The Deceptive Scheme
The attack unfolded on February 12, at dawn, as Angel Drainer unleashed a nefarious Safe vault contract. This contract, disguised with Etherscan's verification flag, lured 128 wallets into signing a "Permit2" transaction, resulting in the theft of $403,000 worth of funds.
False Sense of Security
Blockaid, a blockchain security firm, emphasized that the scammers exploited Etherscan's verification tool to create a false illusion of legitimacy.
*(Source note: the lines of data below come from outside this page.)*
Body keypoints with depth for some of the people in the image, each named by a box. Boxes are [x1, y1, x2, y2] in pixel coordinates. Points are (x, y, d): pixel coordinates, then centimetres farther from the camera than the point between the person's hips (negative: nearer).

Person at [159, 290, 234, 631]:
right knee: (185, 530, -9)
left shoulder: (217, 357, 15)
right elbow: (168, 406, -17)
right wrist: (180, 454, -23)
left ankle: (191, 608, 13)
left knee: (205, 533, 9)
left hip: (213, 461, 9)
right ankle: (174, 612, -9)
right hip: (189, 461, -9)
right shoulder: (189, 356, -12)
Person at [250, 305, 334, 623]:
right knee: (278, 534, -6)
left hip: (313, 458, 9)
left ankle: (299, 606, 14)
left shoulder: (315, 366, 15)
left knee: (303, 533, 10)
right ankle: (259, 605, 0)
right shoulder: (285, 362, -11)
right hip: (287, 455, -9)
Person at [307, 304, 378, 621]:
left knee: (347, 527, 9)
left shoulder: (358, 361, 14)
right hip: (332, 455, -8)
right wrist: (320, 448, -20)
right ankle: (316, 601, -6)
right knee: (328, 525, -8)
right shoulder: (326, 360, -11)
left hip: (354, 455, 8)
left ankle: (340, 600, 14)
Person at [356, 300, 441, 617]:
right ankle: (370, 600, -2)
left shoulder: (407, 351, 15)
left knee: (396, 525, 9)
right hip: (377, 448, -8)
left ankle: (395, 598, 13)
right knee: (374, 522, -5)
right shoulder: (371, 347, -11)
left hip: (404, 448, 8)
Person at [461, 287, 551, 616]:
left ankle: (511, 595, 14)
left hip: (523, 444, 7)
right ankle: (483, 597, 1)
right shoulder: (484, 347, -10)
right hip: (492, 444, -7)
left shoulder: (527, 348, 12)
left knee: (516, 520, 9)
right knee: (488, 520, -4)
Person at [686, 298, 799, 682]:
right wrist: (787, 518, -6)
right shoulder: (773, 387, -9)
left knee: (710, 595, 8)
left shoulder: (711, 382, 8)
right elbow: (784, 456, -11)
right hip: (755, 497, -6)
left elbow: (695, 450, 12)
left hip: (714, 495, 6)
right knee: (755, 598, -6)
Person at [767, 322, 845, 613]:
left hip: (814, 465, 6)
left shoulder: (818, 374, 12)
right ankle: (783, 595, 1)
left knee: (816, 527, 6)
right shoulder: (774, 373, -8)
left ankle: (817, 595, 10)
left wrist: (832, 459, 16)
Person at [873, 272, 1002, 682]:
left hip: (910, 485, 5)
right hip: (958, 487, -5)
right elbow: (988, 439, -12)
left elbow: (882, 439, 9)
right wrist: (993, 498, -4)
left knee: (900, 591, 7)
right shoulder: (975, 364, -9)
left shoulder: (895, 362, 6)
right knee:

Despite the attack not directly targeting Safe, the use of its vault contract added a layer of deception, leading victims to believe they were interacting with a secure platform.
A History of Exploits
Angel Drainer, operational for just a year, has already orchestrated multiple high-profile attacks, raking in over $25 million from nearly 35,000 wallets. From the Ledger Connect Kit hack to the Eigenlayer restake farming attack, the group's track record is marred with sophisticated cybercrimes.
Escalating Threats
Phishing attacks in the crypto space are on the rise, with approximately 40,000 users falling victim to scams in January alone, resulting in a staggering loss of $55 million. Scam Sniffer's data suggests that these incidents are outpacing previous years, posing significant challenges to security measures.
Combatting the Threat
While security providers work tirelessly to combat such threats, the evolving nature of cybercrime demands increased vigilance from users and platforms alike. Education, awareness, and robust security protocols are crucial in mitigating the risks posed by malicious actors in the crypto sphere.